> [WORK ITEM] Each entry in the listing must be set down again word for word.

> [INPUT RECORDS]
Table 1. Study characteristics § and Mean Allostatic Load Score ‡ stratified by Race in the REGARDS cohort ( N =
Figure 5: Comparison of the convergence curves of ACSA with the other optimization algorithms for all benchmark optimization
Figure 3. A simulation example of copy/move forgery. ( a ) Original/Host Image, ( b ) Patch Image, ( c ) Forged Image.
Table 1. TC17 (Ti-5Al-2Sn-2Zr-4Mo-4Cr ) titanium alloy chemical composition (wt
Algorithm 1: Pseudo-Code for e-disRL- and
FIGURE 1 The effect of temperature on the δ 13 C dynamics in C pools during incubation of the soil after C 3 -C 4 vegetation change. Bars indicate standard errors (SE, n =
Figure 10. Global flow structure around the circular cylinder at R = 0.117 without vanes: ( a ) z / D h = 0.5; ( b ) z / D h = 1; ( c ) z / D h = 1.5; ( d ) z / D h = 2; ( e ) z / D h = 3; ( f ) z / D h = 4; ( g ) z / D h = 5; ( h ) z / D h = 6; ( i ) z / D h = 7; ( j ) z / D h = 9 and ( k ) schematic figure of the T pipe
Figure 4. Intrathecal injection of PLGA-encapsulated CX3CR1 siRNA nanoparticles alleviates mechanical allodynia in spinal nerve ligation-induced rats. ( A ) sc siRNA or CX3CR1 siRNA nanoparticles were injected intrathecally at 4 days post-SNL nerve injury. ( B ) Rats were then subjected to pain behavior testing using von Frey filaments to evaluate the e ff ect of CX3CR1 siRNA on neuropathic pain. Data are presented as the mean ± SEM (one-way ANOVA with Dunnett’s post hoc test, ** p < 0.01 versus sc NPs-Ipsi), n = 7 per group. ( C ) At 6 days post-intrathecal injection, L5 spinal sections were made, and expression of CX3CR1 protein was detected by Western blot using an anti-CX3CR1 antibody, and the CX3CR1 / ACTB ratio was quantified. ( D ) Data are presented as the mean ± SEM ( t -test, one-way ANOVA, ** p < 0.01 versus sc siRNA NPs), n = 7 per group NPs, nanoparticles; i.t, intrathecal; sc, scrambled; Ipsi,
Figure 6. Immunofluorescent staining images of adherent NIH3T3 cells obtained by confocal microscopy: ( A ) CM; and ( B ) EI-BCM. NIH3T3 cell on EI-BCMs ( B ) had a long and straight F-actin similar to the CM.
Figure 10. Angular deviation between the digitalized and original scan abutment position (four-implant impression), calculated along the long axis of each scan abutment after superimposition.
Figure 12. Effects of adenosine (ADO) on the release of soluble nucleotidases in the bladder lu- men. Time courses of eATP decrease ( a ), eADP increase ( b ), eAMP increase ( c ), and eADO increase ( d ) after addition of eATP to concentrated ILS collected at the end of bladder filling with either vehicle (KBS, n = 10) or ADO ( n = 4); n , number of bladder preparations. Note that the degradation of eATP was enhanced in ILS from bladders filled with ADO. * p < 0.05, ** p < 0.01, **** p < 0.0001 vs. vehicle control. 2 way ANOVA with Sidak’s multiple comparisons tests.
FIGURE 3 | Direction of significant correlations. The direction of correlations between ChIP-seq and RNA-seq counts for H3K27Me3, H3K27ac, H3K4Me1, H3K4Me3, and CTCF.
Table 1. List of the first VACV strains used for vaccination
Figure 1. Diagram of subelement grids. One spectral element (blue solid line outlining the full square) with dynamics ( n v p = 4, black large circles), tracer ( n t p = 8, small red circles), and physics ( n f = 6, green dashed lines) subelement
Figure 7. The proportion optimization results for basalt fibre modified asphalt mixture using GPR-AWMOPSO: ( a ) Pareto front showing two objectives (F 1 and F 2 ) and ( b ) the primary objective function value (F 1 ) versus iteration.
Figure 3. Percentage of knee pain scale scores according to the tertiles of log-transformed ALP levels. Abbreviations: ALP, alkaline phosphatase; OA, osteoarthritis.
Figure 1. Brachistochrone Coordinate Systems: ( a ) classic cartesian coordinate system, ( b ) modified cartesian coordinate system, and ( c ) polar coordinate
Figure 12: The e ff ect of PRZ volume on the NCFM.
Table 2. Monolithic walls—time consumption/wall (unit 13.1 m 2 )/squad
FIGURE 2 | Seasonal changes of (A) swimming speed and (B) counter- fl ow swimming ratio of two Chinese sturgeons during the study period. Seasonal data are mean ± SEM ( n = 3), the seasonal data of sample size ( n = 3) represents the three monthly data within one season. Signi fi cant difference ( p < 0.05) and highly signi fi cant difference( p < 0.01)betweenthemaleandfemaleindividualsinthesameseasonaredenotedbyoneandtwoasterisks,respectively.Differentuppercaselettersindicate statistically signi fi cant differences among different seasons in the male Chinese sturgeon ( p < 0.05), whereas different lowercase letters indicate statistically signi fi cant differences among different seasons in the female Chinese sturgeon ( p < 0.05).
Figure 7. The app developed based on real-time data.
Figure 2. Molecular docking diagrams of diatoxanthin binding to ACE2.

> [ANSWER]
Table 1. Study characteristics § and Mean Allostatic Load Score ‡ stratified by Race in the REGARDS cohort ( N =
Figure 5: Comparison of the convergence curves of ACSA with the other optimization algorithms for all benchmark optimization
Figure 3. A simulation example of copy/move forgery. ( a ) Original/Host Image, ( b ) Patch Image, ( c ) Forged Image.
Table 1. TC17 (Ti-5Al-2Sn-2Zr-4Mo-4Cr ) titanium alloy chemical composition (wt
Algorithm 1: Pseudo-Code for e-disRL- and
FIGURE 1 The effect of temperature on the δ 13 C dynamics in C pools during incubation of the soil after C 3 -C 4 vegetation change. Bars indicate standard errors (SE, n =
Figure 10. Global flow structure around the circular cylinder at R = 0.117 without vanes: ( a ) z / D h = 0.5; ( b ) z / D h = 1; ( c ) z / D h = 1.5; ( d ) z / D h = 2; ( e ) z / D h = 3; ( f ) z / D h = 4; ( g ) z / D h = 5; ( h ) z / D h = 6; ( i ) z / D h = 7; ( j ) z / D h = 9 and ( k ) schematic figure of the T pipe
Figure 4. Intrathecal injection of PLGA-encapsulated CX3CR1 siRNA nanoparticles alleviates mechanical allodynia in spinal nerve ligation-induced rats. ( A ) sc siRNA or CX3CR1 siRNA nanoparticles were injected intrathecally at 4 days post-SNL nerve injury. ( B ) Rats were then subjected to pain behavior testing using von Frey filaments to evaluate the e ff ect of CX3CR1 siRNA on neuropathic pain. Data are presented as the mean ± SEM (one-way ANOVA with Dunnett’s post hoc test, ** p < 0.01 versus sc NPs-Ipsi), n = 7 per group. ( C ) At 6 days post-intrathecal injection, L5 spinal sections were made, and expression of CX3CR1 protein was detected by Western blot using an anti-CX3CR1 antibody, and the CX3CR1 / ACTB ratio was quantified. ( D ) Data are presented as the mean ± SEM ( t -test, one-way ANOVA, ** p < 0.01 versus sc siRNA NPs), n = 7 per group NPs, nanoparticles; i.t, intrathecal; sc, scrambled; Ipsi,
Figure 6. Immunofluorescent staining images of adherent NIH3T3 cells obtained by confocal microscopy: ( A ) CM; and ( B ) EI-BCM. NIH3T3 cell on EI-BCMs ( B ) had a long and straight F-actin similar to the CM.
Figure 10. Angular deviation between the digitalized and original scan abutment position (four-implant impression), calculated along the long axis of each scan abutment after superimposition.
Figure 12. Effects of adenosine (ADO) on the release of soluble nucleotidases in the bladder lu- men. Time courses of eATP decrease ( a ), eADP increase ( b ), eAMP increase ( c ), and eADO increase ( d ) after addition of eATP to concentrated ILS collected at the end of bladder filling with either vehicle (KBS, n = 10) or ADO ( n = 4); n , number of bladder preparations. Note that the degradation of eATP was enhanced in ILS from bladders filled with ADO. * p < 0.05, ** p < 0.01, **** p < 0.0001 vs. vehicle control. 2 way ANOVA with Sidak’s multiple comparisons tests.
FIGURE 3 | Direction of significant correlations. The direction of correlations between ChIP-seq and RNA-seq counts for H3K27Me3, H3K27ac, H3K4Me1, H3K4Me3, and CTCF.
Table 1. List of the first VACV strains used for vaccination
Figure 1. Diagram of subelement grids. One spectral element (blue solid line outlining the full square) with dynamics ( n v p = 4, black large circles), tracer ( n t p = 8, small red circles), and physics ( n f = 6, green dashed lines) subelement
Figure 7. The proportion optimization results for basalt fibre modified asphalt mixture using GPR-AWMOPSO: ( a ) Pareto front showing two objectives (F 1 and F 2 ) and ( b ) the primary objective function value (F 1 ) versus iteration.
Figure 3. Percentage of knee pain scale scores according to the tertiles of log-transformed ALP levels. Abbreviations: ALP, alkaline phosphatase; OA, osteoarthritis.
Figure 1. Brachistochrone Coordinate Systems: ( a ) classic cartesian coordinate system, ( b ) modified cartesian coordinate system, and ( c ) polar coordinate
Figure 12: The e ff ect of PRZ volume on the NCFM.
Table 2. Monolithic walls—time consumption/wall (unit 13.1 m 2 )/squad
FIGURE 2 | Seasonal changes of (A) swimming speed and (B) counter- fl ow swimming ratio of two Chinese sturgeons during the study period. Seasonal data are mean ± SEM ( n = 3), the seasonal data of sample size ( n = 3) represents the three monthly data within one season. Signi fi cant difference ( p < 0.05) and highly signi fi cant difference( p < 0.01)betweenthemaleandfemaleindividualsinthesameseasonaredenotedbyoneandtwoasterisks,respectively.Differentuppercaselettersindicate statistically signi fi cant differences among different seasons in the male Chinese sturgeon ( p < 0.05), whereas different lowercase letters indicate statistically signi fi cant differences among different seasons in the female Chinese sturgeon ( p < 0.05).
Figure 7. The app developed based on real-time data.
Figure 2. Molecular docking diagrams of diatoxanthin binding to ACE2.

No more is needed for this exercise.